Los datos:
:::::

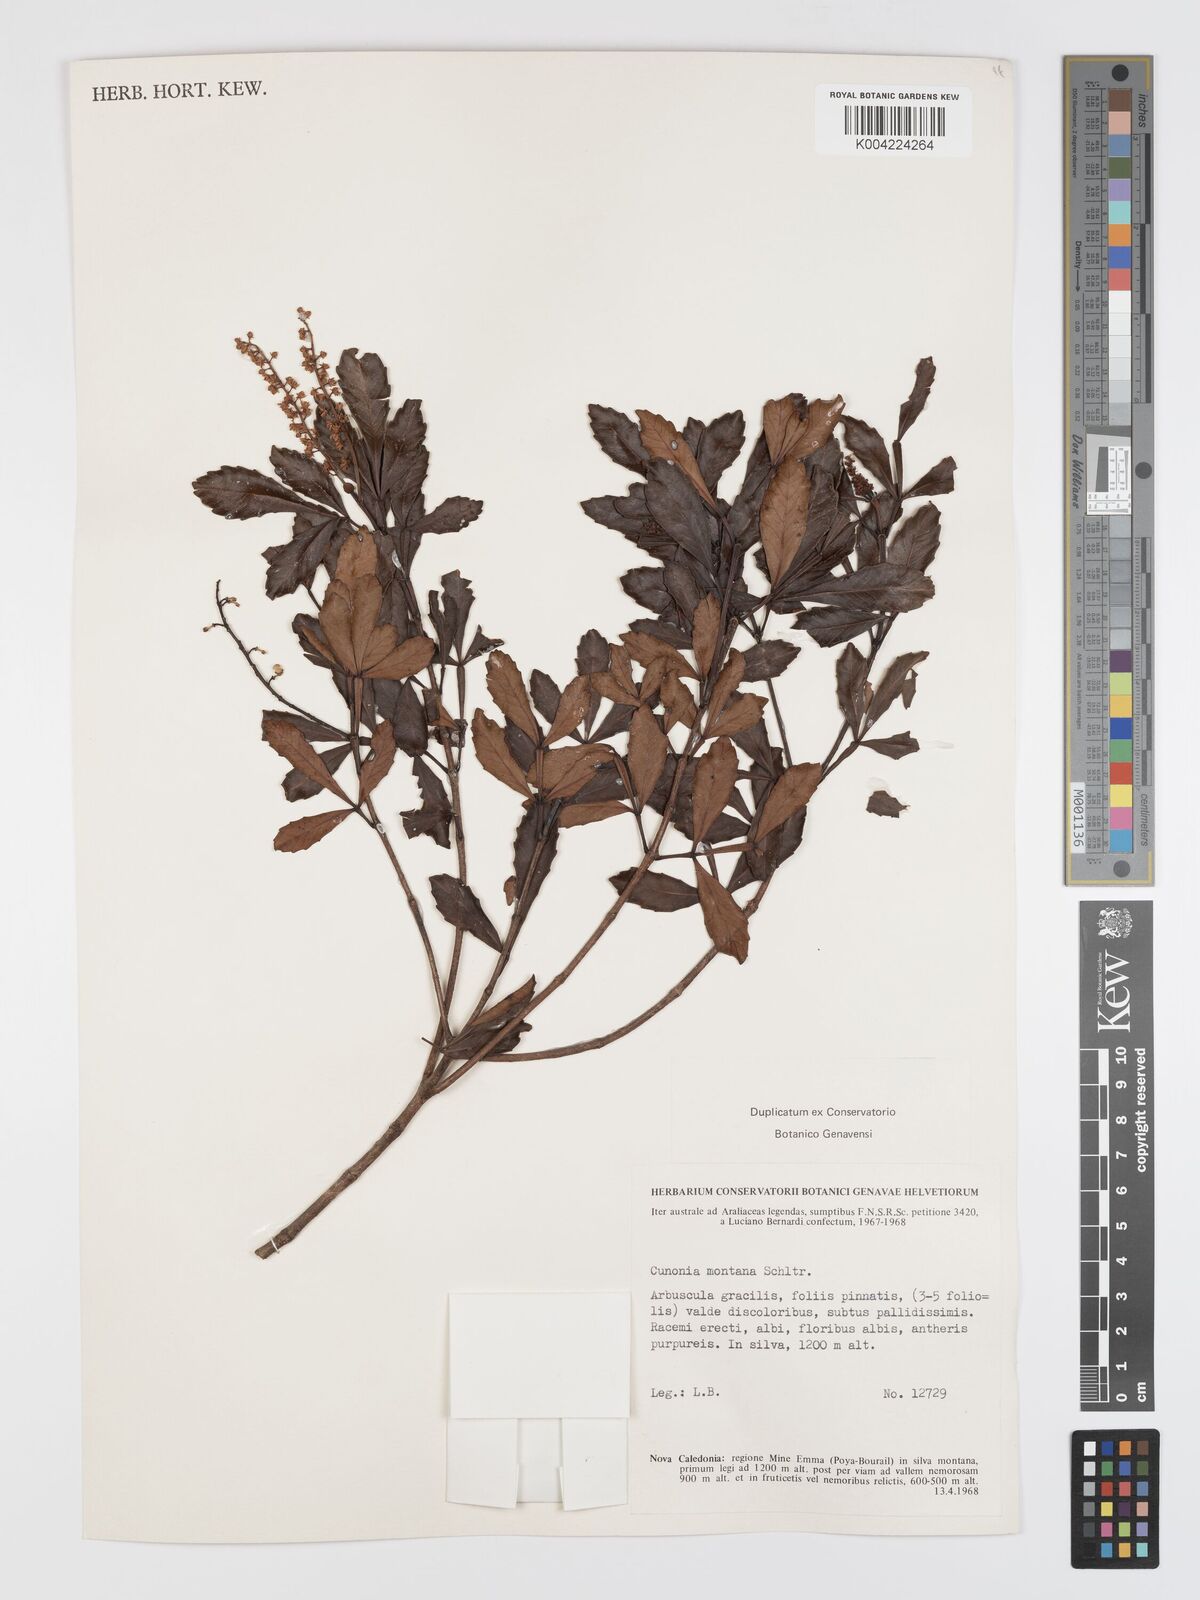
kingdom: Plantae
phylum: Tracheophyta
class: Magnoliopsida
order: Oxalidales
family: Cunoniaceae
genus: Cunonia
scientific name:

:::::

Instrucciones:
Devuelve tal cual las líneas de los registros, empezando por la que contiene "phylum: Tracheophyta" y terminando al final de los registros, con ambos extremos incluidos.

Resultado:
phylum: Tracheophyta
class: Magnoliopsida
order: Oxalidales
family: Cunoniaceae
genus: Cunonia
scientific name:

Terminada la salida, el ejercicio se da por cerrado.